Written task
Only one stretch of the listing below is wanted. Give it again exactly, from the line with "economie, iar după 2 ani acest părinte se" through the line with "obținea venituri de 2800 lei la momentul".

Supplied information
※

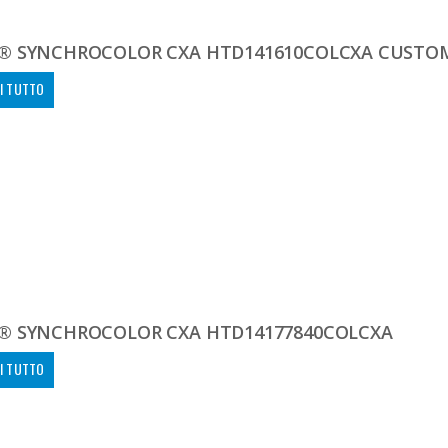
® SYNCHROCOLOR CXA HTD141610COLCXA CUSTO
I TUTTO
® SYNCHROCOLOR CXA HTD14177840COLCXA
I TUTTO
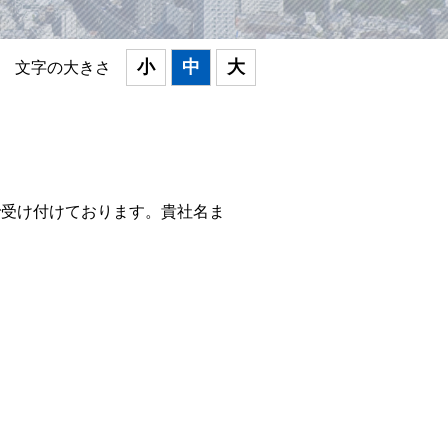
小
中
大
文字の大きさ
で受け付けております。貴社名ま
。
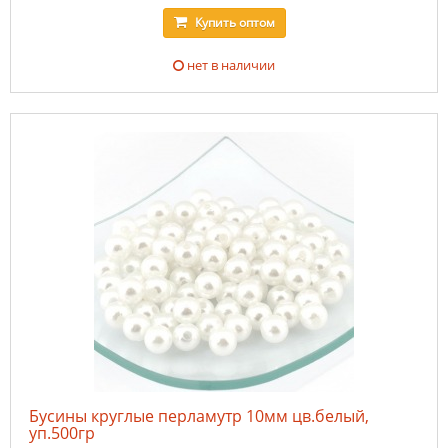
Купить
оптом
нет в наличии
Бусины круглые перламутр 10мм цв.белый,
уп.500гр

※

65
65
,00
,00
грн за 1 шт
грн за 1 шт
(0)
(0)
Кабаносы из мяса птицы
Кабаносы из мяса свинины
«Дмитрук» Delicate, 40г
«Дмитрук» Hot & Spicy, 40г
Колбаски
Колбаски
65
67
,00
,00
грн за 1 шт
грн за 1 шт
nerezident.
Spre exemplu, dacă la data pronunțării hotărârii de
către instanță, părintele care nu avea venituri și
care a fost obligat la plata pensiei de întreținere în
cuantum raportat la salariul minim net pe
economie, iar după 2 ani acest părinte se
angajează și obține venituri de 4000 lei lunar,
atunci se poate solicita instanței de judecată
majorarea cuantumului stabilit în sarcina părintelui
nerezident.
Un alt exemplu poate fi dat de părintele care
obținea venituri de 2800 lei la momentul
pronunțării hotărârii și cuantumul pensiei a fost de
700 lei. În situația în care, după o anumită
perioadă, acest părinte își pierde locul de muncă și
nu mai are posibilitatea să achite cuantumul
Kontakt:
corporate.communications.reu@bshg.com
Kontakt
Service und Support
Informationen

※

Output below
economie, iar după 2 ani acest părinte se
angajează și obține venituri de 4000 lei lunar,
atunci se poate solicita instanței de judecată
majorarea cuantumului stabilit în sarcina părintelui
nerezident.
Un alt exemplu poate fi dat de părintele care
obținea venituri de 2800 lei la momentul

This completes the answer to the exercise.